Prompt :: Write out each record exactly as it stands. No pictures belong in the copy.

Input for this task ::

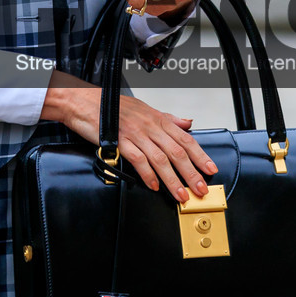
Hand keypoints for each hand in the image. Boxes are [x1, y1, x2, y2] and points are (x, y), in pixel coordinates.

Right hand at [41, 71, 216, 202]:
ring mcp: (135, 134)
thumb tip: (188, 123)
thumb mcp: (145, 108)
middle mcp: (150, 126)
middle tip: (200, 189)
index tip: (210, 169)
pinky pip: (138, 160)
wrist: (85, 102)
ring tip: (180, 194)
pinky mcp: (120, 142)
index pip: (186, 139)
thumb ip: (168, 118)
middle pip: (177, 152)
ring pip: (160, 159)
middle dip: (191, 173)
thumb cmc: (113, 106)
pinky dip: (148, 174)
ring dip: (172, 180)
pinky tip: (154, 185)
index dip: (200, 156)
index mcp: (158, 119)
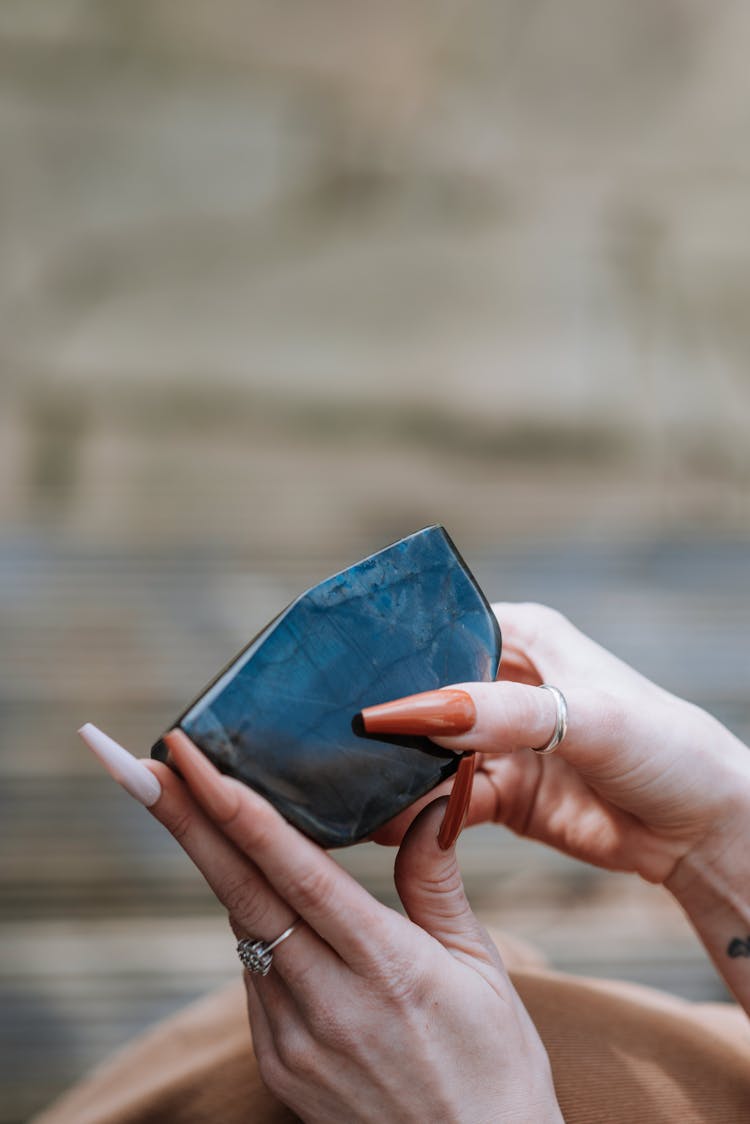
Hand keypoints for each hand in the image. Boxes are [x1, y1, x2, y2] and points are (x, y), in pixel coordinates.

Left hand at [143, 730, 560, 1123]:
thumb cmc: (495, 1065)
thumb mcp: (481, 967)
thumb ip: (437, 882)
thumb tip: (430, 805)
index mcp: (387, 967)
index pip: (293, 871)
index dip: (236, 809)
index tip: (191, 761)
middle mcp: (329, 1004)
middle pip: (240, 892)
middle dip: (188, 821)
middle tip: (147, 767)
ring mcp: (295, 1041)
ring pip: (243, 929)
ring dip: (218, 865)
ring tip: (194, 805)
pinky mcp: (280, 1066)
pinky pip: (254, 974)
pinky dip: (252, 924)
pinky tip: (258, 890)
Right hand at [372, 603, 749, 886]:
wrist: (700, 829)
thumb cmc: (663, 745)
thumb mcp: (587, 716)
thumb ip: (505, 714)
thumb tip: (423, 713)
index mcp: (522, 636)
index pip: (438, 634)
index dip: (391, 657)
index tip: (340, 685)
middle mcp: (501, 683)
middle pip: (422, 697)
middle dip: (384, 721)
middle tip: (329, 744)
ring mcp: (497, 742)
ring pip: (424, 754)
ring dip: (392, 774)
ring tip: (344, 790)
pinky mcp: (498, 794)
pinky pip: (441, 801)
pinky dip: (414, 815)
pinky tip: (380, 827)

Task result ::
Hand keypoints for each hand in the image. Boxes are [x1, y1, x2, y2] and points are (x, y), in pixel coordinates.

Right hand at [41, 71, 216, 202]:
ring mcp: (135, 134)
thumb tip: (188, 123)
thumb mcp: (145, 108)
middle mcp: (150, 126)
middle tip: (200, 189)
index tip: (210, 169)
pinky pip: (138, 160)
wrist: (85, 102)
ring tip: (180, 194)
pinky mcp: (120, 142)
index pip: (186, 139)
thumb ip: (168, 118)
middle pip: (177, 152)
ring pip: (160, 159)
middle dip: (191, 173)
thumb cmc: (113, 106)
pinky dip: (148, 174)
ring dip: (172, 180)
pinky tip: (154, 185)
index dip: (200, 156)
index mcp: (158, 119)
Hand keypoints for each hand in the image. Boxes are [x1, y1, x2, y2] and points are (x, y), in pixel coordinates.

Left hand at [143, 730, 560, 1123]:
thumb cmc: (495, 1065)
thumb mcp: (481, 967)
thumb ip: (437, 882)
thumb tip: (430, 805)
index mcp: (387, 967)
index pip: (293, 871)
index dip: (236, 809)
index tip: (191, 761)
middle mcp: (329, 1004)
middle pip: (240, 892)
middle dip: (188, 821)
middle tip: (147, 767)
ring mcp: (295, 1041)
ring pip: (243, 929)
ring dip: (218, 865)
ring tip: (194, 805)
pinky mcp: (280, 1066)
pinky pip: (254, 974)
pinky dip: (252, 924)
pinky tip: (258, 890)
Right hand at [372, 603, 749, 886]:
wrist: (700, 829)
thumb cmc: (663, 745)
thumb mcp: (587, 716)
thumb ip: (505, 714)
thumb tip: (423, 713)
index mcp: (522, 636)
index pip: (438, 634)
index dip: (391, 657)
index tip: (340, 685)
middle mcp: (501, 683)
middle pip: (422, 697)
middle dip: (384, 721)
middle tip: (329, 744)
ring mcp: (497, 742)
ring pip: (424, 754)
ring dip: (392, 774)
ring tip: (344, 790)
pinky mcp: (498, 794)
pinky pip: (441, 801)
pinky dip: (414, 815)
pinky tip: (380, 827)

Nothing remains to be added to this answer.